# WORK ORDER
Each line of the records that holds the word "using" should be copied out.

(Beginning of AVAILABLE DATA)

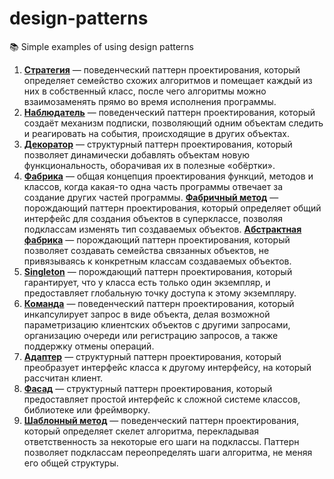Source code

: # design-patterns
📚 Simple examples of using design patterns

1. **[Стратегия](https://github.com/never-sleeps/design-patterns/tree/master/src/strategy)** — поведенческий паттерн проектирования, который определяет семейство схожих алгоритмов и помещает каждый из них в собственный класс, после чего алгоритмы можно взаимозаменять прямо во время исполнения программы. 
2. **[Наблюдатель](https://github.com/never-sleeps/design-patterns/tree/master/src/observer)** — поведенческий паттерн проектирования, который создаёт механизм подписки, позволяющий одним объектам следить и реагировать на события, происходящие в других объектах.
3. **[Декоратор](https://github.com/never-sleeps/design-patterns/tree/master/src/decorator)** — структурный паттерн проектирования, который позволяет динамически добавлять объектам новую функциональность, оборачивая их в полезные «обёртки».
4. **[Фабрика](https://github.com/never-sleeps/design-patterns/tree/master/src/factory)** — общая концепция проектирования функций, методов и классов, когда какая-то одна часть программы отвечает за создание других частей программы.
 **[Фабричный метод](https://github.com/never-sleeps/design-patterns/tree/master/src/factory/FactoryMethod)** — порождающий паттерн проектирования, который определяет общий интерфейс для создания объектов в суперклассе, позволяя подклассам изменять тип создаваемых объектов.
 **[Абстрактная фабрика](https://github.com/never-sleeps/design-patterns/tree/master/src/factory/AbstractFactory)** — порождающий паттерн проектирования, который позволяет создавать семейства связанных объектов, не привязываясь к конкретным классам создаваемых объектов.
5. **[Singleton](https://github.com/never-sleeps/design-patterns/tree/master/src/singleton)** — порождающий паттерн проектирования, который гарантирует, что у класса есть только один экземпляр, и предоставляет глобальную точку доступа к этому экземпляру.
6. **[Команда](https://github.com/never-sleeps/design-patterns/tree/master/src/command)** — поведенческий паттерн проектирования, который инкапсулирует запрос в виде объекта, делая возможной параметризацию клиентских объектов с другими запросами, организацию очереди или регистрацию запросов, а также поддержку отмены операций.
7. **[Адаптер](https://github.com/never-sleeps/design-patterns/tree/master/src/adapter)** — структурный паттерн проектирования, который преобразует интерфейс класса к другому интерфейсу, на который рассчитан клиент.
8. **[Фасад](https://github.com/never-sleeps/design-patterns/tree/master/src/facade)** — структурный паттерн проектирования, который предоставляет простой интерфейс к сложной системе классов, библиотеке или фреймворку.
9. **[Шаблонный метод](https://github.com/never-sleeps/design-patterns/tree/master/src/templateMethod)** — поведенческий паттерн проектирования, который определяет скелет алгоритма, перекладывая ответственность за некоторые его шаги на подклассы. Паттерн позволяет подклассам переопределять шаги алгоритма, не меняя его общей структуры.
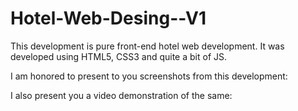# Hotel-Web-Desing--V1

This development is pure front-end hotel web development. It was developed using HTML5, CSS3 and quite a bit of JS.

I am honored to present to you screenshots from this development:

I also present you a video demonstration of the same:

(End of AVAILABLE DATA)

# TASK RESPONSE
📚 Simple examples of using design patterns
This development is pure front-end hotel web development. It was developed using HTML5, CSS3 and quite a bit of JS.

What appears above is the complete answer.